**Extract provided:**
[start]

Happy Sunday! I hope you are having a wonderful weekend! If you remember this summer I published one more visual yarn story with Pima cotton yarn by We Are Knitters. At that time I was so busy with my day job, life in general and finishing the patterns for Vintage collection that I was craving for some unplanned, unpredictable and easy going knit. I “blindly” cast on and dived into this experiment on-the-go.A couple of months later this sweater came off my needles.
Not that much planning was involved in this sweater. The only thing I knew for sure was that I wanted to use elongated slip stitches – I just loved the smooth stockinette stitch fabric created by Pima cotton yarn and I felt like the slip stitches will create these “drops” of texture that will stand out, but not interrupt the simple background stitch. And as I was a couple of rounds in the neckline, I had another idea – what if to turn the dropped stitches into travelling across the sweater pattern. As soon as I tried it, I loved it and the rest is history 🙂
The name for the sweater – Rain – came in the middle of the project. In my eyes the diagonal lines of the elongated dropped stitches looked like drops of rain running along the window on a gloomy day.

[end]

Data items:
[start]

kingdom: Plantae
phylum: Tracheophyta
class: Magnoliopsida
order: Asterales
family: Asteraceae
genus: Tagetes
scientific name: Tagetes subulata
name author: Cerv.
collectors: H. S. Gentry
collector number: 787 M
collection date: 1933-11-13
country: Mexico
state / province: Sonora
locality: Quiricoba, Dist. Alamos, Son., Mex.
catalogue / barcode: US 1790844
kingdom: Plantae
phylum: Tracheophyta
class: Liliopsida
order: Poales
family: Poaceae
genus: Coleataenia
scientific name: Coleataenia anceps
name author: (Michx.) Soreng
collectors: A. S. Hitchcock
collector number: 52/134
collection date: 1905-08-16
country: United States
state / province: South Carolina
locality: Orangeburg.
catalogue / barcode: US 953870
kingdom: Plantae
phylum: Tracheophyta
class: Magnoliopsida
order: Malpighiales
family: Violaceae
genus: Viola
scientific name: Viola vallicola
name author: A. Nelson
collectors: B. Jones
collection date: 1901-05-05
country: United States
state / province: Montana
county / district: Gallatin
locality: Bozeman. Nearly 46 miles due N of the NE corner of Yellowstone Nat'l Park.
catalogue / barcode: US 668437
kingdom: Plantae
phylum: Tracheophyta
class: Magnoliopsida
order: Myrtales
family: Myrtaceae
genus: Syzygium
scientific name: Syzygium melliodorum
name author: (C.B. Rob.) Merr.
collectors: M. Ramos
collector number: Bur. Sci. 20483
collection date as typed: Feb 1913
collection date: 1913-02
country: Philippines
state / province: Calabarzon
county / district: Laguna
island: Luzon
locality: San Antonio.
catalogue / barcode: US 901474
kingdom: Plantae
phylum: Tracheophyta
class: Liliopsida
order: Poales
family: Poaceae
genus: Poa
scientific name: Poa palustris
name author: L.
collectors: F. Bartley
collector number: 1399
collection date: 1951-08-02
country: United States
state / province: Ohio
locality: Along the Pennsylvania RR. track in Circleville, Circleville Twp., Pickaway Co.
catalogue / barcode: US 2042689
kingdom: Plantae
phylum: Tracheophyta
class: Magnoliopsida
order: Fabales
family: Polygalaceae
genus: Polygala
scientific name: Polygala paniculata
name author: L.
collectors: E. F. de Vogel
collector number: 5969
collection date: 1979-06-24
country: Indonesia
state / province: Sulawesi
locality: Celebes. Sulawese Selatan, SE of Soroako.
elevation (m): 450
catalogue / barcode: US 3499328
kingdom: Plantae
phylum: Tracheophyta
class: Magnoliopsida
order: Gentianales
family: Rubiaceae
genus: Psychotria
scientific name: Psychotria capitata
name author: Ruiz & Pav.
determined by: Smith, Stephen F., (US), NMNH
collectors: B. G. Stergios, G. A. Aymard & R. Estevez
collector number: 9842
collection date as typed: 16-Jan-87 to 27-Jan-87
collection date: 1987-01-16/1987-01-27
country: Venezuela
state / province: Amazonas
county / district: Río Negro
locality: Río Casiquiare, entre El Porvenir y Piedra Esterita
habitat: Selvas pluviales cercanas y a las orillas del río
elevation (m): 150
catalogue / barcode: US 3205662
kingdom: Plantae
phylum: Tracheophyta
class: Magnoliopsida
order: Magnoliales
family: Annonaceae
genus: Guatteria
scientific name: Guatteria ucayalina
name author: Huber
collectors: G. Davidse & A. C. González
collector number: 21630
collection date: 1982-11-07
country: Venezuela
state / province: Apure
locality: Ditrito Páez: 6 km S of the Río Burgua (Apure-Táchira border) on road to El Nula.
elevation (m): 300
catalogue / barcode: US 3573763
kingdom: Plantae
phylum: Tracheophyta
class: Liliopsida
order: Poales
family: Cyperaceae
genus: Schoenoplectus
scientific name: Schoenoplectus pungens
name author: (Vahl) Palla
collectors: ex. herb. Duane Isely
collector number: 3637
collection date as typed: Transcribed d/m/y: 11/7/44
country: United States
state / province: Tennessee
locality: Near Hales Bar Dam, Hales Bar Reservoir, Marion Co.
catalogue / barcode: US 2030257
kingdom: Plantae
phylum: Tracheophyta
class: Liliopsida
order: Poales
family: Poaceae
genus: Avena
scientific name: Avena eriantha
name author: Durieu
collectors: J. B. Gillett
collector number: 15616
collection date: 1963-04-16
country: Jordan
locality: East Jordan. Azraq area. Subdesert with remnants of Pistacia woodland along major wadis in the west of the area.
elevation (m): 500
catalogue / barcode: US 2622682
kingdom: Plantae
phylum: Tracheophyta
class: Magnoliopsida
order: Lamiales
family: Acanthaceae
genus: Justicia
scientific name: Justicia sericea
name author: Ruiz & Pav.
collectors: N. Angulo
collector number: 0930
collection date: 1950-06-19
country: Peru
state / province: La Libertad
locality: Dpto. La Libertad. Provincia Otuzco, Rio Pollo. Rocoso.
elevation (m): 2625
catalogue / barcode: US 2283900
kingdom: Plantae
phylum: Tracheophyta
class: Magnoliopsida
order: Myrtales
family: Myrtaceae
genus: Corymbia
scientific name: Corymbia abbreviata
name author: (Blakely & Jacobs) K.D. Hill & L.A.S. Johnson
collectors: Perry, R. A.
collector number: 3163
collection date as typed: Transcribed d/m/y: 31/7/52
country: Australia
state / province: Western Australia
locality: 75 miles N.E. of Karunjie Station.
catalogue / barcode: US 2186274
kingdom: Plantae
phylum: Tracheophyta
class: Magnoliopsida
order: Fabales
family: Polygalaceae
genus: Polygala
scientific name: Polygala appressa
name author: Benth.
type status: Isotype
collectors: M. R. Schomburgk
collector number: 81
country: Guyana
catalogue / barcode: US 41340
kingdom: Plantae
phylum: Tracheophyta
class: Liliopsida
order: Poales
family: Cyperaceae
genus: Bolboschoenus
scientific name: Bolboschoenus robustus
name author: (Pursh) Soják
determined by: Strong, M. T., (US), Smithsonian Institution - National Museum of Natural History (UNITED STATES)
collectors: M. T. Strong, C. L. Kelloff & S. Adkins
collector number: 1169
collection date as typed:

[end]

**Short exercise 1:**
Answer these questions about the sweater post:
(a) Which yarn was the sweater knit with?
(b) Which stitch was the one thing the author was sure of using from the start?
(c) What did the diagonal lines of dropped stitches look like to the author?
**Short exercise 2:** Please recast the lines of the entries as a JSON list of strings, one string per line and leaving out blank lines, starting with the first line of the entries and going on through the line with "collection date: 1905-08-16".
The sweater post and the entries have no connection to each other.

**Written answer 1:**
(a) Pima cotton yarn by We Are Knitters.
(b) Elongated slip stitches.
(c) Drops of rain running along the window on a gloomy day.

**Written answer 2:**
[
  "kingdom: Plantae",
  "phylum: Tracheophyta",
  "class: Magnoliopsida",
  "order: Asterales",
  "family: Asteraceae",
  "genus: Tagetes",
  "scientific name: Tagetes subulata",
  "name author: Cerv.",
  "collectors: H. S. Gentry",
  "collector number: 787 M",
  "collection date: 1933-11-13",
  "country: Mexico",
  "state / province: Sonora",
  "locality: Quiricoba, Dist. Alamos, Son., Mex.",
  "catalogue / barcode: US 1790844",
  "kingdom: Plantae",
  "phylum: Tracheophyta",
  "class: Liliopsida",
  "order: Poales",
  "family: Poaceae",
  "genus: Coleataenia",
  "scientific name: Coleataenia anceps",
  "name author: (Michx.) Soreng",
  "collectors: A. S. Hitchcock",
  "collector number: 52/134",
  "collection date: 1905-08-16"
]